Her aura was that formidable.
At her best, she built advantages beyond her Hall of Fame ball-striking, winning at a rate that made her the most intimidating presence of her generation.
She won big, and she won a lot, 72 times in her LPGA career.
Winning is what she did best, better than anyone in the history of the game not named Kathy Whitworth (88) and Mickey Wright (82).
At her best, Sorenstam was the favorite every time she showed up an event.
It won’t be like that for her as the European Solheim Cup captain in Iowa next week.
If anything, Sorenstam will look as if her team is two down before the first ball is struck next week at Des Moines Golf and Country Club.
As Europe’s leader, Sorenstam remains a formidable figure, an icon, but she won’t have the firepower she possessed as a player. On paper, her Euro team appears supremely overmatched.
On paper, this looks like U.S. captain Juli Inkster’s team ought to steamroll Europe.
The 12 women on the American roster have combined to win 58 LPGA titles.
They feature seven major championship winners.
The Euros have combined to win 20 LPGA titles, just 28 LET titles, and they have a mere two major champions on their roster.
The Americans average world ranking is 29.5.
Europe’s average world ranking is almost twice that at 52.6.
The American’s don’t have a single player ranked outside the top 60 in the world. The Euros had three outside the top 100 before Mel Reid sneaked inside that number this week.
There’s also a giant intangible favoring the Americans. They’ll have the home crowd advantage in a larger way than ever before. Record crowds are expected in Des Moines.
It’s probably kind calling kind calling the Euros underdogs,
The rawest are like puppies being sent out into rush-hour traffic.
On paper, this looks like it could be epically ugly.
Most oddsmakers had the Americans as 4/6 favorites going to Germany two years ago. They’re 8/13 favorites this year.
“We probably should be the favorites,” Inkster said. “We won last time. We are playing on a home course, but the bottom line, the team still has to go out there and play. You don’t win on paper. I think my team knows that. We are going to bring our hard helmets and get to work.”
And that’s the thing.
If we’ve learned anything about these biennial international team competitions, whether it’s the Solheim Cup or the Ryder Cup, it’s that the paper these matchups are handicapped on probably ought to be toilet paper.
Match play really has proven to be a great equalizer.

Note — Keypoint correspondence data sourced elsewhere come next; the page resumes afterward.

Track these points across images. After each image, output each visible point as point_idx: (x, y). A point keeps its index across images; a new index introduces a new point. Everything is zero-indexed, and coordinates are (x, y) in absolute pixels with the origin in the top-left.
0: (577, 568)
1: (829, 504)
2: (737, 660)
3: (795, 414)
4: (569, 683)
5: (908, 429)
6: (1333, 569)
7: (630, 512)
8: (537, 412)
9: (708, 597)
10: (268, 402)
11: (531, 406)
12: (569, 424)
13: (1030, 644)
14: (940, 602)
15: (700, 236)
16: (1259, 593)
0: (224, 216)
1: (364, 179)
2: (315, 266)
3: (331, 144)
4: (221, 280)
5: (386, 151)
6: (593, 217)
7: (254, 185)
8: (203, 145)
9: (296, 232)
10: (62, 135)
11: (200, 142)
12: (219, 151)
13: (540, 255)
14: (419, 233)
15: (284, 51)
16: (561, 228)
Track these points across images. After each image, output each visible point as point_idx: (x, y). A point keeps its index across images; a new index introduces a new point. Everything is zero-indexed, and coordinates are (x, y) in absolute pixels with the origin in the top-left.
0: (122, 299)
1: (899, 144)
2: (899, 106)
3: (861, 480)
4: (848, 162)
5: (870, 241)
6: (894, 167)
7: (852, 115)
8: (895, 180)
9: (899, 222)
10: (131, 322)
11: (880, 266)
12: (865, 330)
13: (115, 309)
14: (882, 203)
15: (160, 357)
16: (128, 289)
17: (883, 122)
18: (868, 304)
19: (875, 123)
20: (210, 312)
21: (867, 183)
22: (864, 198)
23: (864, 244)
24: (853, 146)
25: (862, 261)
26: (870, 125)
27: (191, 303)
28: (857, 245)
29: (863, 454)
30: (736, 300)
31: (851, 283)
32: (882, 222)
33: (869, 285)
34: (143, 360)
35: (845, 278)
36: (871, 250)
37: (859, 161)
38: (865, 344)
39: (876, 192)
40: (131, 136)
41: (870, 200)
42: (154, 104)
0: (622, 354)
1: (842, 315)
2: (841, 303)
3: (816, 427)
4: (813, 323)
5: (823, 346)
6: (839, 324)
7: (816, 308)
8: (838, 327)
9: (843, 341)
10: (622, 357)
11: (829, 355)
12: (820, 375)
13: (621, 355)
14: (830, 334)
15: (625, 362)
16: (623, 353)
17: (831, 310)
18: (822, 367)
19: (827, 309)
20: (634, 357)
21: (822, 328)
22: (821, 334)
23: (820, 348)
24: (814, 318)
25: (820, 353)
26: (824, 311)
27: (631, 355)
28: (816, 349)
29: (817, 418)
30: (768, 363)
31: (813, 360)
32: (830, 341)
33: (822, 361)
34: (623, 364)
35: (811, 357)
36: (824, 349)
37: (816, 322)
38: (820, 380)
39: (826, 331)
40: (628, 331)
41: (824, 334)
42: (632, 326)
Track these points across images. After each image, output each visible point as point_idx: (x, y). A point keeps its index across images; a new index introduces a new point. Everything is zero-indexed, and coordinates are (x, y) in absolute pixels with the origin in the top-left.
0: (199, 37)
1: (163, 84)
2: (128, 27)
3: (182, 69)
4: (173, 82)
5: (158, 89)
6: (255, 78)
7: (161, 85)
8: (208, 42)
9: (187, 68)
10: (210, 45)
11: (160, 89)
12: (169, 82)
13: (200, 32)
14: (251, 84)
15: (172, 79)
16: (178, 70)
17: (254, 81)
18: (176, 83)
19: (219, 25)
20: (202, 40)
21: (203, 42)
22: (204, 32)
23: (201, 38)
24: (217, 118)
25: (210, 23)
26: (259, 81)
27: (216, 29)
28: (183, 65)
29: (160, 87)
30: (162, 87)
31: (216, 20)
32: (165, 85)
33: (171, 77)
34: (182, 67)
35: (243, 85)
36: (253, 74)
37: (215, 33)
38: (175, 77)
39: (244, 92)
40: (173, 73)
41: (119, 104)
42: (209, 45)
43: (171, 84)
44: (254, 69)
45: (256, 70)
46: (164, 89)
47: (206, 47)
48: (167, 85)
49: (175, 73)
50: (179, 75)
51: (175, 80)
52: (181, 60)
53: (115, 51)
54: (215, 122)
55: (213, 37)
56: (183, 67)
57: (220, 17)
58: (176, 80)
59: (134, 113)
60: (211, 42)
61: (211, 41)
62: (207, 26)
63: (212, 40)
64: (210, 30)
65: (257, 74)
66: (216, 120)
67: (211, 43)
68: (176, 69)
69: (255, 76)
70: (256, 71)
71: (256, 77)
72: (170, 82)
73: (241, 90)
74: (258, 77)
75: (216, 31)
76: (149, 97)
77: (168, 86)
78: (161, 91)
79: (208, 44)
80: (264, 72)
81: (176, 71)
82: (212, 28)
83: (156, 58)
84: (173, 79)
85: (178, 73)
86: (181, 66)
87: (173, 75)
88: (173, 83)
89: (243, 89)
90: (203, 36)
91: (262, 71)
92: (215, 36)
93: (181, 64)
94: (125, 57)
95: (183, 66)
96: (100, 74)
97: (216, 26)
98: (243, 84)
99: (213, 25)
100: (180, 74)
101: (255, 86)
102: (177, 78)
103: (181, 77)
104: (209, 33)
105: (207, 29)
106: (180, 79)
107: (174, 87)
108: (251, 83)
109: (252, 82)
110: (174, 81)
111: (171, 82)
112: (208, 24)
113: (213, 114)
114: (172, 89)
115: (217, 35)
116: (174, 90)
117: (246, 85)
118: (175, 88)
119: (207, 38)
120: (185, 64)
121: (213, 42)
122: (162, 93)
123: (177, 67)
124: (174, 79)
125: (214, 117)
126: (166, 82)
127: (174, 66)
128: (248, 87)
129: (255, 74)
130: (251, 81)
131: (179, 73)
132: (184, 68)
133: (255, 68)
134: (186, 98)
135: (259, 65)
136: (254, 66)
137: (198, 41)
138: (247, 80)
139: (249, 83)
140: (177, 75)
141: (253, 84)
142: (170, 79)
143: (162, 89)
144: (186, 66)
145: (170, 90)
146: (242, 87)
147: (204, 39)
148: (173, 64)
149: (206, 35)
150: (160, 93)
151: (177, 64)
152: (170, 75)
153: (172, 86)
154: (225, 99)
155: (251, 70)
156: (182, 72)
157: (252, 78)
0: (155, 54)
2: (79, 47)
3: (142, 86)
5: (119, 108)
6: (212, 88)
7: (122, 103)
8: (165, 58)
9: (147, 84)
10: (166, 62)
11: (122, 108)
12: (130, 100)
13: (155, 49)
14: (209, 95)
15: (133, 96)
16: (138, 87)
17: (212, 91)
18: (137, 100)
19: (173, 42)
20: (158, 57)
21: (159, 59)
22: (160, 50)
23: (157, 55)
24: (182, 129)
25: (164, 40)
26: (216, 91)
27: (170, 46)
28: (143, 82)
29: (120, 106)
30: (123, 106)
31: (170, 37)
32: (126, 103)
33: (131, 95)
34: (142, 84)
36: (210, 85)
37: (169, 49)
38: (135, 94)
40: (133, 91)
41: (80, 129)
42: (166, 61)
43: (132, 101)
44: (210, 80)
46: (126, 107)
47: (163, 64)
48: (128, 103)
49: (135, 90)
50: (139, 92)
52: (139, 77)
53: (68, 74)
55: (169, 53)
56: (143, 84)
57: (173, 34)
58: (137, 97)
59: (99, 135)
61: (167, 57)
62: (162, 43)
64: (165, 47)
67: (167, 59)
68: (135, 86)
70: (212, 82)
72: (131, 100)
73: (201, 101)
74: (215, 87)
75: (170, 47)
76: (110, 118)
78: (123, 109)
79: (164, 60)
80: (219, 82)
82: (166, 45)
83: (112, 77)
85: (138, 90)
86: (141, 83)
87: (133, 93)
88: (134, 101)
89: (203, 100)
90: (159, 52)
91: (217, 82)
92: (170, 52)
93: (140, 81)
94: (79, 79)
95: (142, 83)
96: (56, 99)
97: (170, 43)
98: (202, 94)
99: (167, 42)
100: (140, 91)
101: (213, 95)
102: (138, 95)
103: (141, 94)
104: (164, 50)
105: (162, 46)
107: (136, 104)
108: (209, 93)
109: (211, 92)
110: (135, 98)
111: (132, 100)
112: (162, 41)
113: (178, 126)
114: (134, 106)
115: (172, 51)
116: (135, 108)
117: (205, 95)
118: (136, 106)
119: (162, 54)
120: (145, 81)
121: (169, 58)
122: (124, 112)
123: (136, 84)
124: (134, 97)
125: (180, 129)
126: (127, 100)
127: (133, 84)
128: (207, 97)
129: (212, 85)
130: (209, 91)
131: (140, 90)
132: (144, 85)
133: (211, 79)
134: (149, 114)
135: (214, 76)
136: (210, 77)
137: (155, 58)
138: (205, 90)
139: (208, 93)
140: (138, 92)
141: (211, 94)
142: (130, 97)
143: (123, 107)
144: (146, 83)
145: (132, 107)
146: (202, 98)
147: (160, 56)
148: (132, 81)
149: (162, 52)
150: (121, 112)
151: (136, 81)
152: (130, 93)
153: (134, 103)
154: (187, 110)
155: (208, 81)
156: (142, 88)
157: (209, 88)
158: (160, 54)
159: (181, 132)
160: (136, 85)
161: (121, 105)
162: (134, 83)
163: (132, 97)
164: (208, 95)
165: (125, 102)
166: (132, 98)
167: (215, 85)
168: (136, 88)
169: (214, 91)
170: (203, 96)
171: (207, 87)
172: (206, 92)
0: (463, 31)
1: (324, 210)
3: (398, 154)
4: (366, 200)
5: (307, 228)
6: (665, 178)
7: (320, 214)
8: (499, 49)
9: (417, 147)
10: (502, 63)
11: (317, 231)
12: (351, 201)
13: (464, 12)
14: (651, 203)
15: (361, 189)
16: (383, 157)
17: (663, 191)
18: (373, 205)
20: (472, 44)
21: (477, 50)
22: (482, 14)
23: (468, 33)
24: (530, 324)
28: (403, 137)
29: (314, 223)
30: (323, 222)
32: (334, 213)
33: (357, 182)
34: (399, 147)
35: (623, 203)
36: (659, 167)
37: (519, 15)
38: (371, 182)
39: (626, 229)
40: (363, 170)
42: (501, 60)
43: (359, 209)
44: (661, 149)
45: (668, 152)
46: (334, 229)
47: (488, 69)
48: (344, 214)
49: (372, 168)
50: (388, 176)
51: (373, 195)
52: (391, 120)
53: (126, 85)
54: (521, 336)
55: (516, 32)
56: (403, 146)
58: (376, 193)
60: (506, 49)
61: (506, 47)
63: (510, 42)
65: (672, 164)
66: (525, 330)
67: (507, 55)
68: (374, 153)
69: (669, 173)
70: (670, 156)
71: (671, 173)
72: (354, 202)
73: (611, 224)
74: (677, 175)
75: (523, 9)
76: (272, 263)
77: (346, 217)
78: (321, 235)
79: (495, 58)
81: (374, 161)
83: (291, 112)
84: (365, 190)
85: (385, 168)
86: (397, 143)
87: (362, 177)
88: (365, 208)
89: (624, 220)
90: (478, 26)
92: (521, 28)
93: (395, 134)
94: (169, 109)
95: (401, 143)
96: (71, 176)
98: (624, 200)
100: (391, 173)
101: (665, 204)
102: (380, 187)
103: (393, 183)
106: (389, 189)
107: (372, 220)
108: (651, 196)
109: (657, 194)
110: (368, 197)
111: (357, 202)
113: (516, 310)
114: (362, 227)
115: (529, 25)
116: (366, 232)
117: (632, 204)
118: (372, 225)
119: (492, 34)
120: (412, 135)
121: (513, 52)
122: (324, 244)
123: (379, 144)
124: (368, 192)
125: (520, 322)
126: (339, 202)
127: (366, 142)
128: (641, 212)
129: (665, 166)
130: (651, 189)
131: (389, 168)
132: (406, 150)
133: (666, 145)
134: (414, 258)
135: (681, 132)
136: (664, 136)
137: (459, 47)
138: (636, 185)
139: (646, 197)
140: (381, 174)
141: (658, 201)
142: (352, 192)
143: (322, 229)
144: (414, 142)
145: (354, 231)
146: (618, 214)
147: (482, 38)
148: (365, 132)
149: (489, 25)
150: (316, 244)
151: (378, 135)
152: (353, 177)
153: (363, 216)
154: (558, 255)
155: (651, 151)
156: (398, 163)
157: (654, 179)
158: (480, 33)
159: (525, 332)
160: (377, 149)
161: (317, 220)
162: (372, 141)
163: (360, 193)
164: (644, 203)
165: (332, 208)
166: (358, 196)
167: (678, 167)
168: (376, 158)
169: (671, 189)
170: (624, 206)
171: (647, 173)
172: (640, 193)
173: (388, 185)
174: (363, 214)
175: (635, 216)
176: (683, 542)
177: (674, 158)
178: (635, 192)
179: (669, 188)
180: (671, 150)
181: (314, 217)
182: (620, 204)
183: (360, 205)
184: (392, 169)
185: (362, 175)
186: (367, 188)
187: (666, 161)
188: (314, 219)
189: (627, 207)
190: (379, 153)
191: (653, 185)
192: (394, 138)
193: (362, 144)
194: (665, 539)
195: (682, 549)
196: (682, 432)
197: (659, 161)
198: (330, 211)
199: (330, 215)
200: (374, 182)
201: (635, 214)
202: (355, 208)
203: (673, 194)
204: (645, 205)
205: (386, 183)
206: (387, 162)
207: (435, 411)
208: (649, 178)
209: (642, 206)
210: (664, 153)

Sorenstam knows how this works.
Four years ago, Sorenstam was an assistant captain when fellow Swede Liselotte Neumann engineered the most head-scratching upset in the history of these matches as Europe’s captain.
Neumann took her “overmatched” squad on to U.S. soil as staggering underdogs. Some bookmakers had the Americans as overwhelming favorites at 4/11 odds.
Neumann’s Euros didn’t just upset the Americans in Colorado. They humiliated them, winning in an 18-10 rout, the largest winning margin in the history of the matches.
Before that Europe had never won these matches on American soil, and nobody saw it coming with that young Euro squad.
Asked about taking four first-time Solheim Cup rookies to Iowa next week, Sorenstam noted the curious nature of Neumann’s team.
“There were six Solheim Cup rookies on that team that won for the first time on American soil,” Sorenstam said. “You look at rookies vs. veterans, but I’m not sure if there’s any rhyme or reason to these. There are different levels of rookies.”
With the Ladies European Tour in a woeful state this year, with so many events canceled, qualifying for the team was limited. That left a lot of questions about Georgia Hall and Florentyna Parker making the team at the top of the points list.
Obviously, Sorenstam sees a lot of potential in this next generation of Euro players. She added Sagstrom and Pedersen as two of her four captain’s picks, both LPGA rookies. By doing so, Sorenstam left 47-year-old veteran Catriona Matthew off the team. Matthew is a European Solheim cup dynamo with a 15-10-8 career record. Matthew was 3-1 in Germany just two years ago. Sorenstam also left veterans Azahara Munoz and Sandra Gal off the team in favor of these rookies.
Hall has proven herself the last month, contending at the Ricoh Women’s British Open last week and at the Ladies Scottish and Thornberry LPGA Classic before that. Sorenstam showed a lot of faith hand picking Sagstrom and Pedersen.
“They are both very strong,” Sorenstam said. “I like the personalities for the team. They are both very driven. I think their games suits the golf course that we are going to play, and they all want to play with these two.”
In team competitions, being an underdog isn’t a bad thing.